▶ [AIM OF THE TASK]:
Scan the entries that follow and copy out every line containing "Objectives".
++++++++
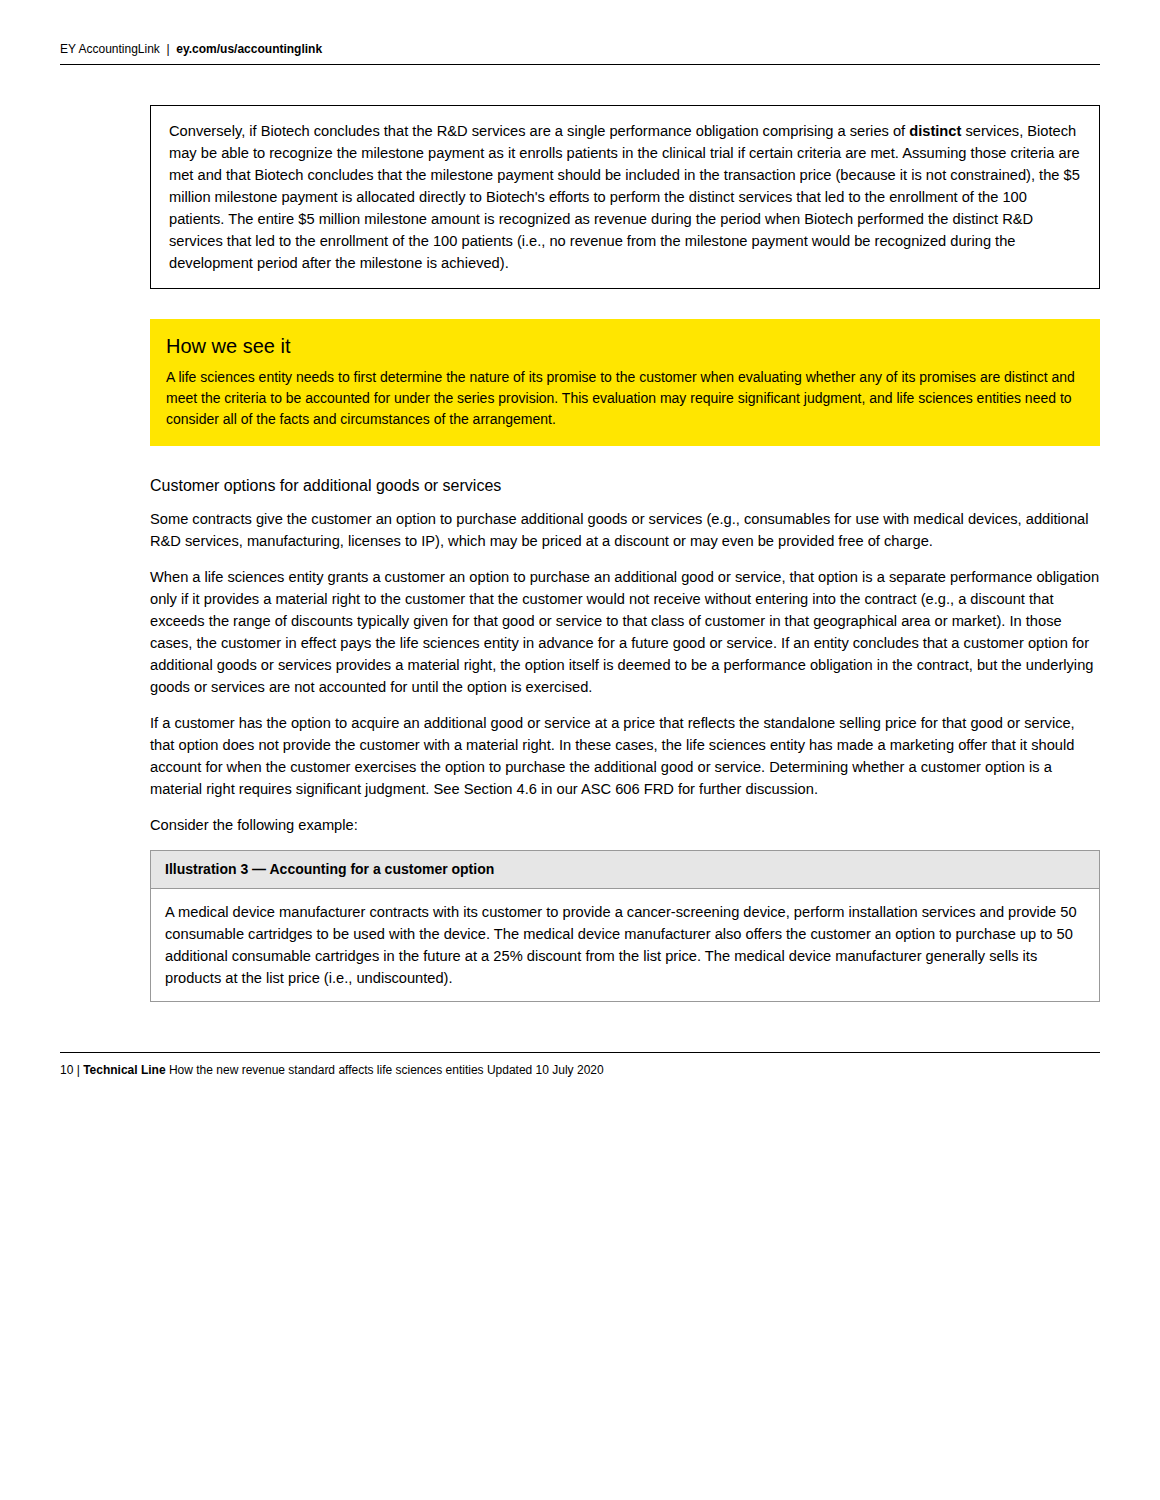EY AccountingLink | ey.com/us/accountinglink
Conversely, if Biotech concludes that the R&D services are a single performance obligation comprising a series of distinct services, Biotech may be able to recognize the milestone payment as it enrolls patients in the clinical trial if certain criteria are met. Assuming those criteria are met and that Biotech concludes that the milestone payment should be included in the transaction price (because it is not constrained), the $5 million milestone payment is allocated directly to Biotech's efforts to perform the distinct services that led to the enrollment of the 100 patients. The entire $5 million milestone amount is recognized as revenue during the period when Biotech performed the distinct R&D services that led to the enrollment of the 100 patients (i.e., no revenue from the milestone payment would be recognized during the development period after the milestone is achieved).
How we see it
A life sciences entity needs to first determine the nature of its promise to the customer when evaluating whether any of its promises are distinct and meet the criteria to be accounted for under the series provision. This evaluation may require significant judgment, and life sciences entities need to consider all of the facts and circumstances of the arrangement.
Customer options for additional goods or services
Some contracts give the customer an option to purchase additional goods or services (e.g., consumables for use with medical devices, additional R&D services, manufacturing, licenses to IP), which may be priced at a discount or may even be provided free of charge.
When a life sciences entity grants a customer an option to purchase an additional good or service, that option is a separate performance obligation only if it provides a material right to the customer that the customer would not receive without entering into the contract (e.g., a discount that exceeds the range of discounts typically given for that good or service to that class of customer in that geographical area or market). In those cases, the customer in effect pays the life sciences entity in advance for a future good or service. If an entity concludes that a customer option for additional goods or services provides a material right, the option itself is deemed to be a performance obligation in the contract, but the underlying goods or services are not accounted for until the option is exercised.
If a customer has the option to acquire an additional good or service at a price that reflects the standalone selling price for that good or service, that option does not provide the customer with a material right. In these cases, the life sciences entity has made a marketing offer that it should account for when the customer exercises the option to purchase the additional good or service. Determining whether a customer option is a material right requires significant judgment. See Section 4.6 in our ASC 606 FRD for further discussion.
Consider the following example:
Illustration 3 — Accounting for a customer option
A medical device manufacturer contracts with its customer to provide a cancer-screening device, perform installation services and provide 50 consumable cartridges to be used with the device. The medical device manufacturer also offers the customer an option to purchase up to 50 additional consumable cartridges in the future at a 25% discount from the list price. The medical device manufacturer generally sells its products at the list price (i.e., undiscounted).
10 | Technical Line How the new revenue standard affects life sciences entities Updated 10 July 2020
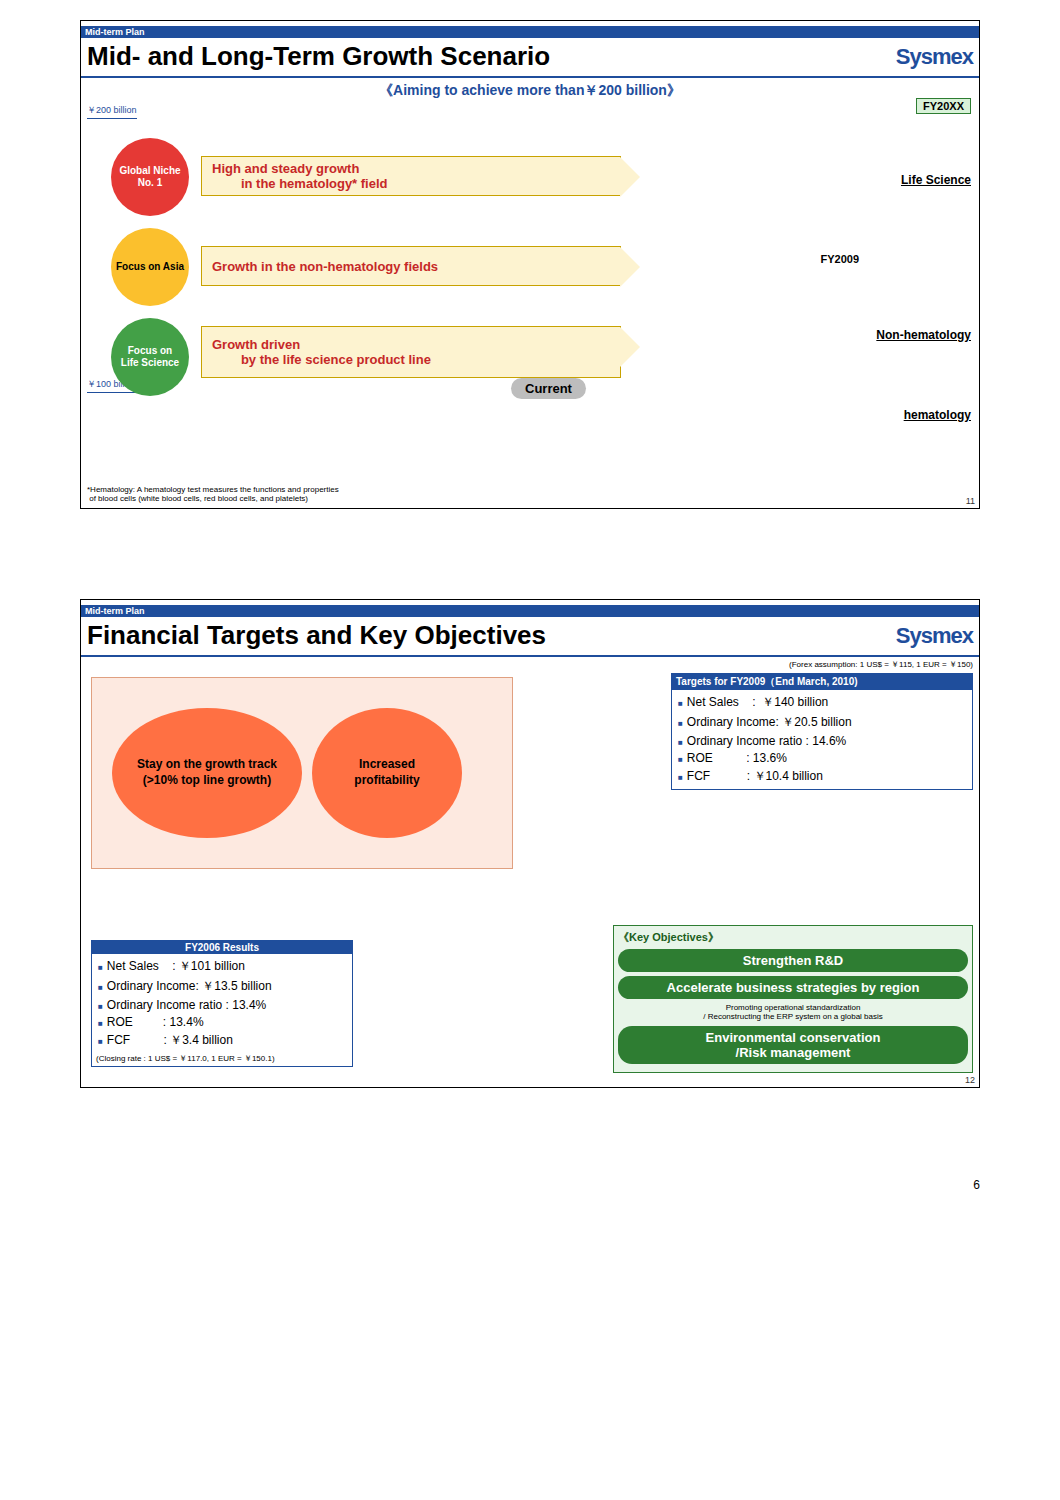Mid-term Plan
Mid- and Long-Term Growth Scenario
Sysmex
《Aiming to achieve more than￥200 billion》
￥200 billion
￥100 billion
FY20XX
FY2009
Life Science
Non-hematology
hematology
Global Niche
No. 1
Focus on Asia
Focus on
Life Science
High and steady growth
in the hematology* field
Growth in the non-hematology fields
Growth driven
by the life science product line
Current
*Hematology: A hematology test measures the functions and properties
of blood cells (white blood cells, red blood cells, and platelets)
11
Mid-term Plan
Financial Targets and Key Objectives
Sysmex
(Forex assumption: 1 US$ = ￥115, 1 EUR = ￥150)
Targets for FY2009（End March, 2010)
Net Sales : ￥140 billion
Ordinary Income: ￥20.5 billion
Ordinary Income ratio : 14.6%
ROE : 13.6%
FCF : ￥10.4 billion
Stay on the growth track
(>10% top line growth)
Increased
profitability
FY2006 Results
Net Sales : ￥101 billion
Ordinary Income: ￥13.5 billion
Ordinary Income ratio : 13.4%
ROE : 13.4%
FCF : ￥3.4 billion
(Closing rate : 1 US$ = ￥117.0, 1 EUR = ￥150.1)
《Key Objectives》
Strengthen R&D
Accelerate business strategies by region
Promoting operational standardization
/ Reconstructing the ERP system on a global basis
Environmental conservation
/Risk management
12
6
++++++++
▶ [RESULT]:
Financial Targets and Key Objectives
《Key Objectives》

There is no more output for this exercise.